Mon père disait; "n'oublie pas d'être heureuse" et la recommandation valait en toute occasion. c'était à la fois plus simple et plus compliqué: attraper le bonheur comme un gilet dans un placard. Trop impalpable, trop indéfinissable, en cela il ressemblait au sommeil qui ne venait pas si on y pensait.
Ne pas trahir l'enfant, cet ancêtre de notre construction, à qui l'on a fait tant de promesses. Alors comment ai-je pu oublier? Piège de soi, mieux vaut rester chenille que papillon pendant la tempête.
Alors devoir de bonheur, euphorie perpétuelle, pénitence invisible: Comme si la liberté de soi, promise par la modernité, devait se couronner du bonheur, lequel est le diadème qui coiffe le processus. Mais les jeunes gens vivraient la promesse d'un enchantement non comme une bonne nouvelle mais comme une dette à une divinité sans visage dont il ne finiraient pas de s'acquitter. Avec la moindre trace de mélancolie, le plus petit stigmate ou la plus commune des cicatrices, ils s'en voudraient de ne pas correspondre au barème établi, de déroger à la règle.
Problème du contentement et de l'accomplissement et de la destination de l'existence humaine. Tout les hommes s'entendent sur le fait qu'ils se réalisent en étant heureux mais sur la nature du Bon on ne s'entend plus, stupéfiant de la modernité le bonheur est il une illusion? ou un but inaccessible juste un désir ou un manque comblé.
Des nouvelles fringues , un carré de chocolat, un verre de bon vin avec du fromage, une sortie entre copines, un bain brûlant, se sont toutes ces petites choses qui me rendent heureuse malgré leur impermanence, leur teneur si superficielle.

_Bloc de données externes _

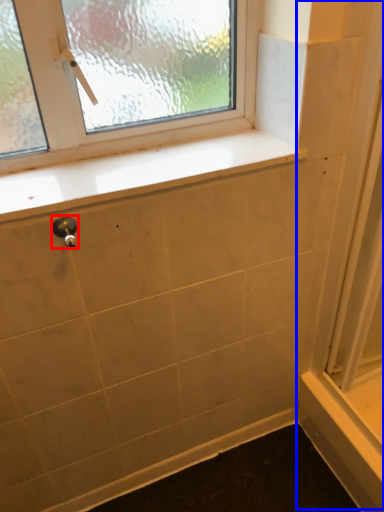
Question: Which of the following is the farthest to the observer, door handle (highlighted by a red box) or screen door (highlighted by a blue box)?

Choices:
 (A) door handle
 (B) screen door

Answer: (A)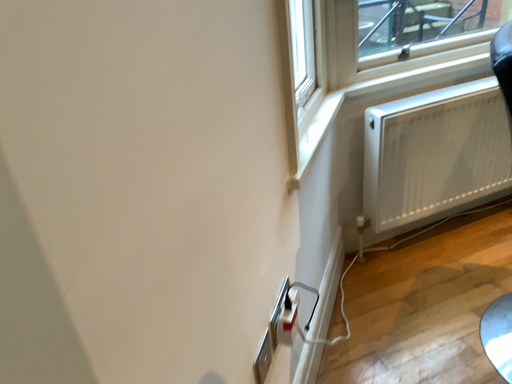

Alors certes il ne faut surtout pas oublier de se faire plaisir mais n'oublions pas non plus que l'effort donne a lui seul une sensation de plénitude et la joie de vaincre car , quelque puissent être les résultats obtenus, il est en lui même la victoire qui contient toutes les autres. Alfred de Musset disait que l'homme est un apprenti, la douleur est son maître, et nul ne se connait tant qu'il n'a point souffert.